▶ Data to process:
* * * *
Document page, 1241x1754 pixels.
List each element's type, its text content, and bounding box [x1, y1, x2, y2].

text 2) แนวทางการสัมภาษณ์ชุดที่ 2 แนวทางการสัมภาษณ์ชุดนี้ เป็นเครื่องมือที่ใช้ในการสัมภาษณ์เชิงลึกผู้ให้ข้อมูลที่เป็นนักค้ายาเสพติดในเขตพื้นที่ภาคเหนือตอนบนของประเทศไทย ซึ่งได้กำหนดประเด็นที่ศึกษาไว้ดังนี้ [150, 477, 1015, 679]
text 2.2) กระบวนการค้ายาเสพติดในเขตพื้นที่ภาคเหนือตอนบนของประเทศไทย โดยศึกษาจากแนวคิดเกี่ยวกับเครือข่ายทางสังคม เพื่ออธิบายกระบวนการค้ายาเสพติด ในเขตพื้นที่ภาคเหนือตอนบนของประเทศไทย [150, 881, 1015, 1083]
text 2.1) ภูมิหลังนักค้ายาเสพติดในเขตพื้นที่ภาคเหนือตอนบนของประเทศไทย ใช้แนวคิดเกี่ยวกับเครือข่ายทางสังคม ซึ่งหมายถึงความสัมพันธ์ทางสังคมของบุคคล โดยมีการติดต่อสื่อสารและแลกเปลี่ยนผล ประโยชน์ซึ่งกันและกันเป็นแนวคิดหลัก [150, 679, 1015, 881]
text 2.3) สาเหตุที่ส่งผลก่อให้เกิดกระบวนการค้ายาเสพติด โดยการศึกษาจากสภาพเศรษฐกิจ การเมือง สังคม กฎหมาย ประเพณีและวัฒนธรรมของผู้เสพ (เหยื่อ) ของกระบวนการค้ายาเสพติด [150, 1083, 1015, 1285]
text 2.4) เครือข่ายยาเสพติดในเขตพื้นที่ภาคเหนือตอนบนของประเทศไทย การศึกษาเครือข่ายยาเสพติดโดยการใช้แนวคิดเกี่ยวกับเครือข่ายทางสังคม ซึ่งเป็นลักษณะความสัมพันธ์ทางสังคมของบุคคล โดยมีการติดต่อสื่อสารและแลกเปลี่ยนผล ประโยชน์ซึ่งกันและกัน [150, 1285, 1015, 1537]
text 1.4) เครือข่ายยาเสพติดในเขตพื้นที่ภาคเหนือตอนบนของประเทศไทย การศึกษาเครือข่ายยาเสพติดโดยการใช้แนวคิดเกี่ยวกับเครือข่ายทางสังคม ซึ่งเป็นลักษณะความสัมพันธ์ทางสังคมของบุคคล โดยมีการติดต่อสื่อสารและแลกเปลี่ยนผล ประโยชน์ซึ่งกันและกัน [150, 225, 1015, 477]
* * * *
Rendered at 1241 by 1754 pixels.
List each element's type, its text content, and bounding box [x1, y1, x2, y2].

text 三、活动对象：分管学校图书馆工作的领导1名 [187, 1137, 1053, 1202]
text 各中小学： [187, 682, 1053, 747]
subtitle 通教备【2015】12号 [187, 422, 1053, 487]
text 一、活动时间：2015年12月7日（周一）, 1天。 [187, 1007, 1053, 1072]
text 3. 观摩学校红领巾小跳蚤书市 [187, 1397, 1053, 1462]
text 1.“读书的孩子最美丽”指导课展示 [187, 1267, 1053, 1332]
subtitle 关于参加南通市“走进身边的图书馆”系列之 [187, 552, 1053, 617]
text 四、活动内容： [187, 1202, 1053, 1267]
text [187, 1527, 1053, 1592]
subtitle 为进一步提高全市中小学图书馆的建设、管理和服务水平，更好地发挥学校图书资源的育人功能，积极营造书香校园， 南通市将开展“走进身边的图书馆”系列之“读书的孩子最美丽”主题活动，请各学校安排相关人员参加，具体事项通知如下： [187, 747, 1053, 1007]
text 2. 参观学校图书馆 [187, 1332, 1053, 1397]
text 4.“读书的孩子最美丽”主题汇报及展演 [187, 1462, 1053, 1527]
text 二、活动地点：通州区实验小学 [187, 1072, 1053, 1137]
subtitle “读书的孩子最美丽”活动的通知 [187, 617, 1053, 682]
* * * *
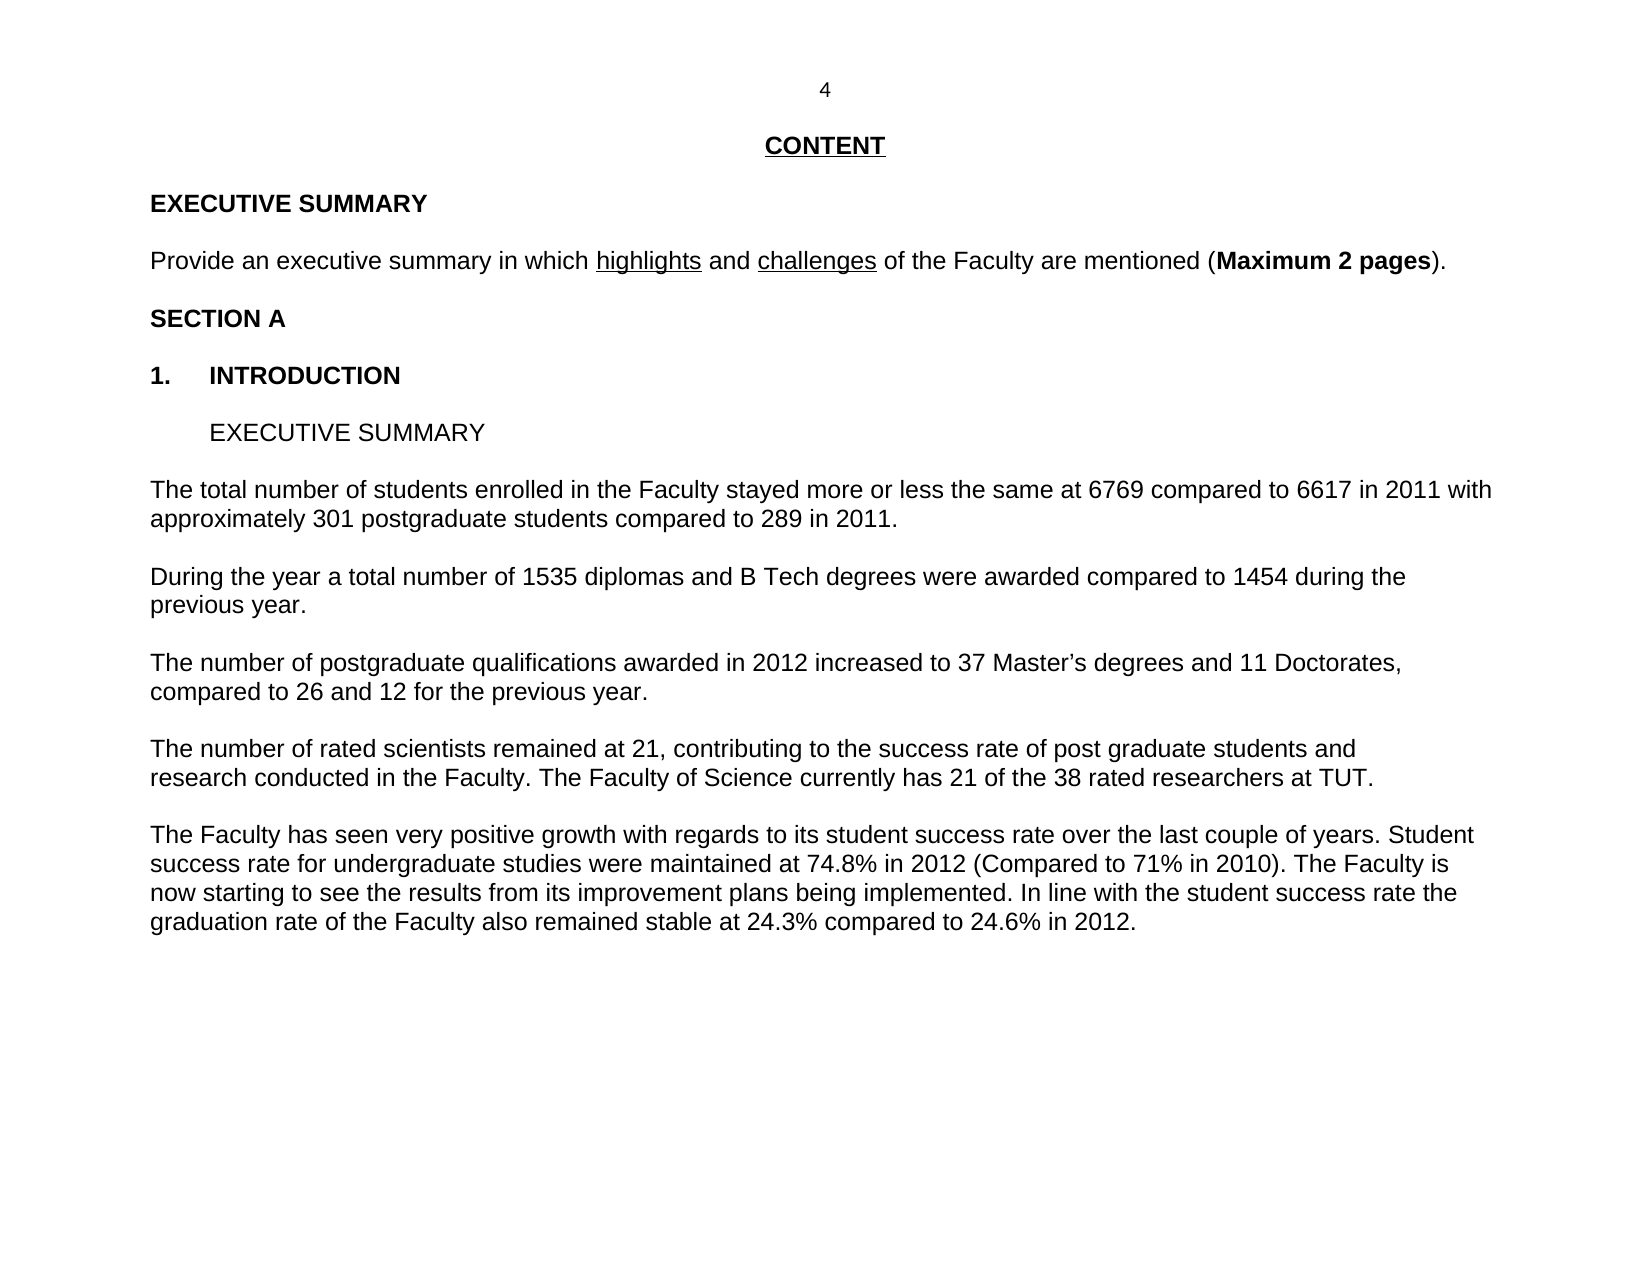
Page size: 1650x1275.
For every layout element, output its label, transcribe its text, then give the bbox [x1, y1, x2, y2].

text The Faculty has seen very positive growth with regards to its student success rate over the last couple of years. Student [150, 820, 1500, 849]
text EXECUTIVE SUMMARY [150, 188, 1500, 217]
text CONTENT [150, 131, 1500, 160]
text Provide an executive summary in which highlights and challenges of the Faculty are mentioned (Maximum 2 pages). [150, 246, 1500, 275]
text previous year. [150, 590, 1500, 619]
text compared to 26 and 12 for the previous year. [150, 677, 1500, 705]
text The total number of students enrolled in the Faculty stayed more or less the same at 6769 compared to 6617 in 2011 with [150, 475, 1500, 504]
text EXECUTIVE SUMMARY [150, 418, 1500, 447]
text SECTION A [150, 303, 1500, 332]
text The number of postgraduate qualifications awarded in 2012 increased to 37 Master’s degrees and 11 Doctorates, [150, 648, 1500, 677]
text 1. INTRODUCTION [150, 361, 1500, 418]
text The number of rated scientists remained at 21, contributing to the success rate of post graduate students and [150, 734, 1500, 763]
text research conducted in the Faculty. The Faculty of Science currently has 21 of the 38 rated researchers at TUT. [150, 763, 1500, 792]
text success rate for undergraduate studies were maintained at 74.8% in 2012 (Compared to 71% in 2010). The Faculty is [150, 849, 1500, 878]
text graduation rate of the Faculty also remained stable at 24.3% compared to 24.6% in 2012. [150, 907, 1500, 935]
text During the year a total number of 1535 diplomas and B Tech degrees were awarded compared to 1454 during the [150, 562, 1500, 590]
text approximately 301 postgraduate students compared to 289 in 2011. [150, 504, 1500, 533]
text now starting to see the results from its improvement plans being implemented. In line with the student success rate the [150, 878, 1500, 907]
* * * *
▶ To-do item:
The job here is to find each line above with the word "rated" and copy it.

▶ The answer:
text The number of rated scientists remained at 21, contributing to the success rate of post graduate students and [150, 734, 1500, 763]
text research conducted in the Faculty. The Faculty of Science currently has 21 of the 38 rated researchers at TUT. [150, 763, 1500, 792]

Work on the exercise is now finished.